New Zealand doctor (1923–1975)

Rina Winifred Moore (née Ropiha, 6 April 1923 - 28 November 1975) was a New Zealand medical doctor. She was reputedly the first wahine Māori to graduate with MB, ChB in 1949

== Early life ==
Rina Winifred Ropiha was born in Auckland, New Zealand, on 6 April 1923. Her mother was Rhoda Walker (Te Whānau-ā-Apanui) and her father Tipi Tainui Ropiha (Ngāti Kahungunu, Rangitāne). Her father was the first Māori to be Secretary of Maori Affairs. Rina grew up in a structured and disciplined household. She had an English nanny until the age of 8, and studied ballet, piano, ballroom dancing and elocution. She entered medical school at the University of Otago in 1943, married Ian Moore in 1944, and gave birth to their first child in 1945. She was able to continue her studies with family support and graduated in 1948.

== Career ==
In 1948, Moore began working as an assistant medical officer in Nelson at Ngāwhatu, a psychiatric hospital, where she later spent some years as Medical Officer. She took a particular interest in mental health, attempting to break down prejudice about mental illness and strengthen links between hospital care and the community. She strongly advocated for sex and relationship education in schools, and Rina was one of the first doctors in New Zealand to prescribe the contraceptive pill in the early 1960s. In the 1960s, she set up a Family Advisory Clinic, a private psychiatric and counselling clinic, in her own home.

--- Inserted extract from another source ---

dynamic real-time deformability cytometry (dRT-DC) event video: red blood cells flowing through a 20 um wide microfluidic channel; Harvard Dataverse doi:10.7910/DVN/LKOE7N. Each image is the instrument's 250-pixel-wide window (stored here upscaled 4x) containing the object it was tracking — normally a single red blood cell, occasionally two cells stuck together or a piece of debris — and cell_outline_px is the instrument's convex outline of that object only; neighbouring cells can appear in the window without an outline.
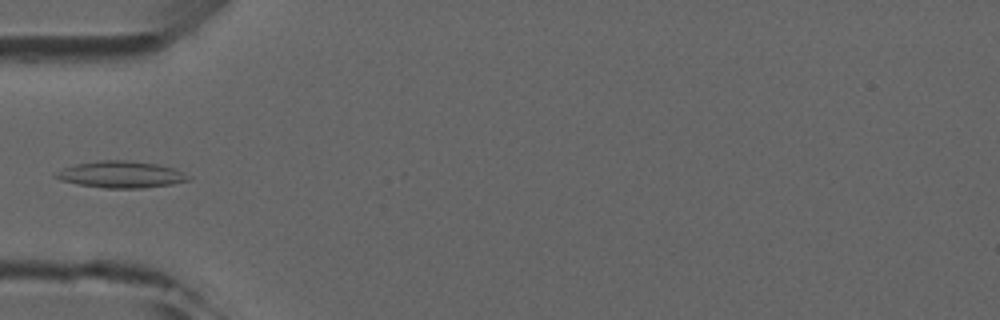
{"species": "common noctule bat (a hibernating species)", "species_latin": "Nyctalus noctula", "temperature_condition": "room temperature", "stored_images_in_passage": 4, "camera_frame_rate_fps": 3000, "um_per_image_px": 0.085, "animal": {"sex": "male", "forearm_length_mm": 52.5}, "frame": {"image": 1, "passage_image": 4, "time_ms": 4.333, "image_size_px": [1000, 320], "cell_outline_px": [[192, 180], [172, 184], [140, 188], [104, 188], [80, 184], [60, 180], [52, 176], [56, 172], [64, 168], [76, 164], [100, 160], [132, 160], [160, 164], [176, 168], [192, 176]], "centroid_in_image_um": [10.36, 14.82], "position_along_channel_um": 74.6, "area_um2": 20.87}}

She also spoke widely on Māori health and mental health, presenting a paper to the South Island Conference of Young Māori Leaders held in Christchurch, 19–21 August 1960. In 1972, she wrote four papers for the International Congress on Social Psychiatry in Israel, covering urban migration, problems facing Māori and minority races, health and mental health.

In 1966, Rina was diagnosed with breast cancer that had spread to the surrounding lymph nodes. Despite being the standard treatment, Rina refused to have a mastectomy, but had the tumour removed and radiotherapy. Following the cancer diagnosis, Rina had periods of depression. In 1974, Rina suffered a stroke, and further cancer was confirmed in her brain. Rina died in Nelson on the 28th November 1975 aged 52.

== Recognition ==
In 2017, Moore selected as one of the Royal Society Te Apārangi's "150 women in 150 words", celebrating the contributions of women to knowledge in New Zealand.